Ataenius impiger

Scientific classification
- Kingdom: Animalia
- Phylum: Arthropoda
- Clade: Pancrustacea
- Class: Insecta
- Order: Coleoptera
- Suborder: Polyphaga
- Infraorder: Scarabaeiformia
- Family: Scarabaeidae
- Genus: Ataenius
- Species: A. impiger
- Binomial name: Ataenius impiger Schmidt, 1917
- Synonyms: Ataenius perpunctatus Balthasar, 1961; Ataenius laterigranulatus Balthasar, 1941;

= Ataenius impiger =

- Genus: Ataenius
- Species: impiger
- Authority: Schmidt, 1917
- Synonyms: Ataenius perpunctatus Balthasar, 1961, Ataenius laterigranulatus Balthasar, 1941

Species of beetle

Ataenius impiger is a species of beetle of the family Scarabaeidae. It is found in Argentina, Bolivia, Brazil (Amazonas, Distrito Federal, Mato Grosso, Mato Grosso do Sul, Minas Gerais, Rio de Janeiro, Rio Grande do Sul, Santa Catarina), Colombia, Paraguay, Peru and Venezuela.

Data
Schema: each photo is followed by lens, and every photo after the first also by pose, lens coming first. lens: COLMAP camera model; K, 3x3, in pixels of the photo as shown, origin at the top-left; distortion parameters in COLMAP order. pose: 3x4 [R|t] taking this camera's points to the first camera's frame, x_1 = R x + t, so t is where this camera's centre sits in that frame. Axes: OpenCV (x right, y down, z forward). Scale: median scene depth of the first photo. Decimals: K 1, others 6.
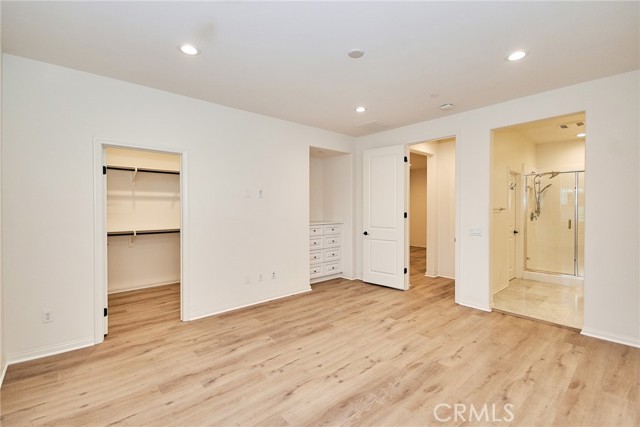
lens RADIAL K [[281.8, 0, 321.3], [0, 281.8, 213.2], [0, 0, 1]] dist [0.015103, -0.008665]
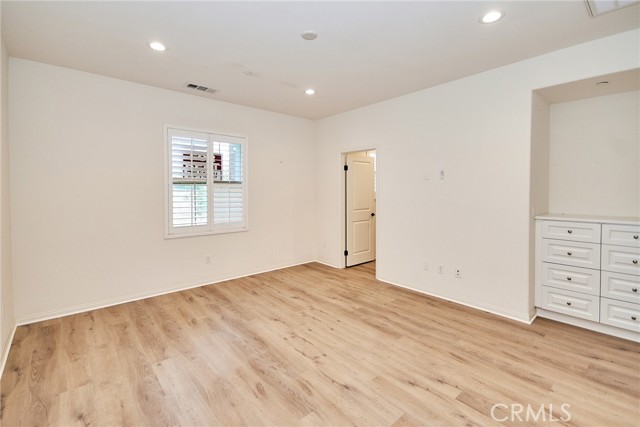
lens RADIAL K [[281.8, 0, 313.2], [0, 281.8, 198.3], [0, 0, 1]] dist [0.015103, -0.008665]
pose [[0.000526, 0.032715, -0.999465, 0.967064], [-0.020289, 0.999259, 0.032698, -0.022116], [0.999794, 0.020261, 0.001189, 0.873067]]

Problems and tasks
A - Return the passage of the Ataenius impiger article from "Ataenius impiger is" to "Peru and Venezuela.", copied word for word.
B - Resume the article on the beetle Ataenius impiger, picking up right after its final sentence.

Your responses
A -
Ataenius impiger is a species of beetle of the family Scarabaeidae. It is found in Argentina, Bolivia, Brazil (Amazonas, Distrito Federal, Mato Grosso, Mato Grosso do Sul, Minas Gerais, Rio de Janeiro, Rio Grande do Sul, Santa Catarina), Colombia, Paraguay, Peru and Venezuela.

B -
== Description ==
Adults reach a length of about 4.1-5.2 mm. They have an oblong, piceous, moderately shiny to opaque body.

==Life history==
Specimens have been collected in cattle droppings on pastures, in riverine forests, and in tropical humid forests.